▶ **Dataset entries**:
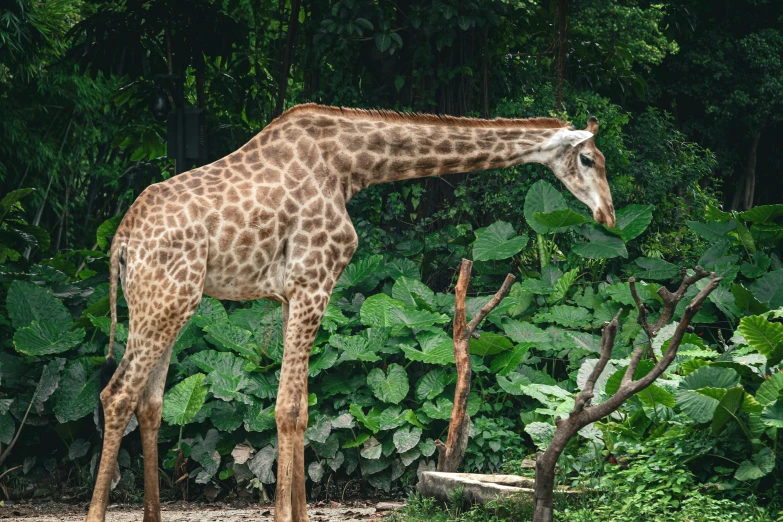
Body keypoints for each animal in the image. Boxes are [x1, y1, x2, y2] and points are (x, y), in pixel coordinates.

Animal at [89, 102, 616, 520]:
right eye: (588, 158)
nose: (608, 214)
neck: (350, 167)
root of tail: (121, 242)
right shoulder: (313, 282)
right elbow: (286, 408)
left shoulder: (292, 294)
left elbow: (301, 409)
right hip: (165, 301)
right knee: (117, 395)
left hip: (170, 304)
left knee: (150, 401)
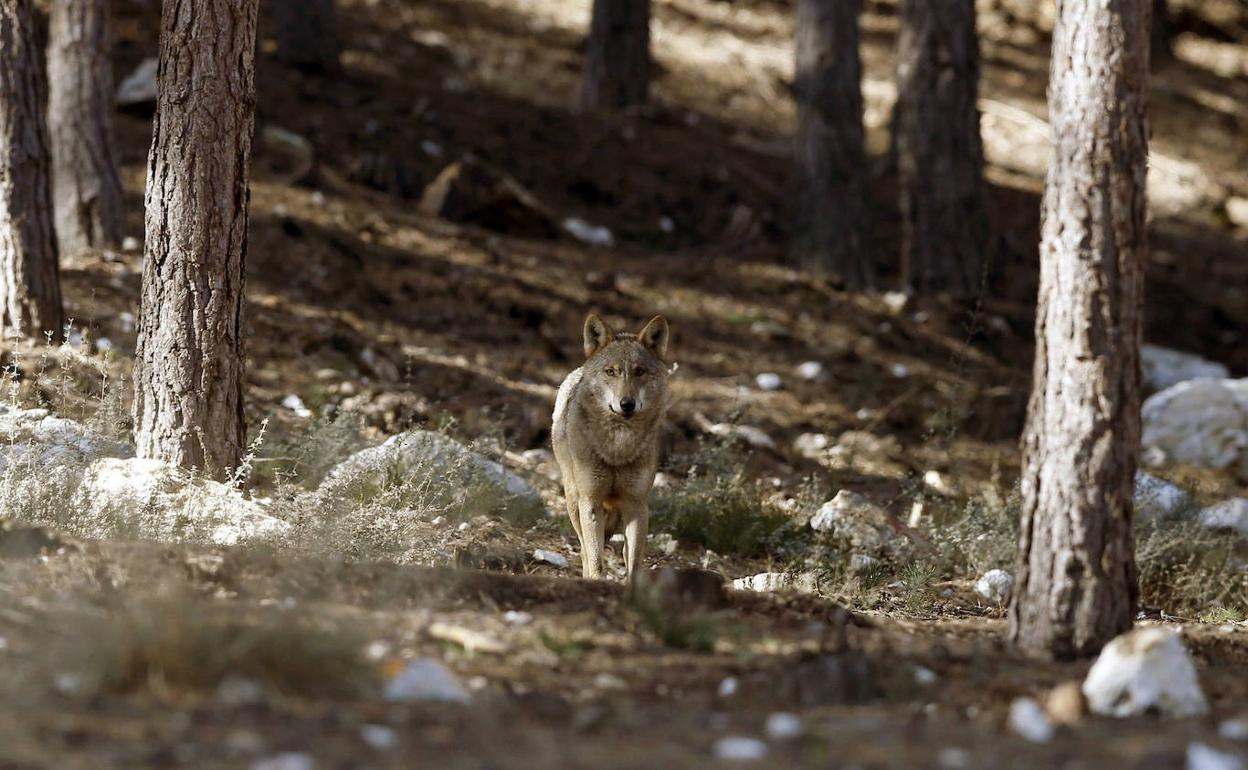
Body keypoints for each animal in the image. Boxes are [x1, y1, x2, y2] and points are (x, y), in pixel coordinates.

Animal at [554, 311, 673, 581]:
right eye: (611, 371)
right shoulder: (591, 502)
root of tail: (577, 370)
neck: (618, 447)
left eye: (639, 371)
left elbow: (634, 565)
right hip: (574, 501)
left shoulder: (636, 506)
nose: (626, 404)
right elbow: (596, 560)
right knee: (584, 550)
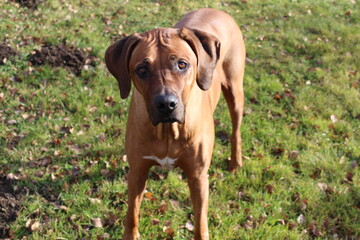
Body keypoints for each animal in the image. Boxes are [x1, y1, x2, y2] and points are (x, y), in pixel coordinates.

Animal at [104, 7, 245, 240]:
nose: (166, 104)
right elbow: (131, 215)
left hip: (235, 89)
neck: (168, 130)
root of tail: (215, 9)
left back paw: (235, 163)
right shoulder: (137, 172)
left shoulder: (198, 176)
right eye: (141, 70)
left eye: (182, 64)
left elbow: (200, 223)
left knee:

▶ **Problem to solve**:
Pictures must be left out when the records are transcribed exactly.

▶ **Result**:
Body keypoints for each animal in the image. Boxes are [x1, y1, x2, y2] and points are (x, y), in pixel coordinates.

Animal at [89, 102, 616, 520]:
right eye: (588, 158)
nose: (608, 214)
neck: (350, 167)
root of tail: (121, 242)
right shoulder: (313, 282)
right elbow: (286, 408)
left shoulder: (292, 294)
left elbow: (301, 409)
right hip: (165, 301)
right knee: (117, 395)
left hip: (170, 304)
left knee: (150, 401)
Body keypoints for each animal in the image. Boxes are [x1, y1, x2, y2] and points are (x, y), in pixel coordinates.

Animal at [554, 311, 673, 581]:
right eye: (611, 371)
right shoulder: (591, 502)
root of tail: (577, 370)
neck: (618, 447)
left eye: (639, 371)
left elbow: (634, 565)
right hip: (574, 501)
left shoulder: (636, 506)
nose: (626, 404)
right elbow: (596, 560)
right knee: (584, 550)
Body keypoints for each animal in the image. Boxes are [x1, y1, x2, y2] and points are (x, y), in pixel coordinates.

Animal at [104, 7, 245, 240]:
nose: (166, 104)
right elbow: (131, 215)
left hip: (235, 89)
neck: (168, 130)
root of tail: (215, 9)
left back paw: (235, 163)
right shoulder: (137, 172)
left shoulder: (198, 176)
right eye: (141, 70)
left eye: (182, 64)
left elbow: (200, 223)
left knee:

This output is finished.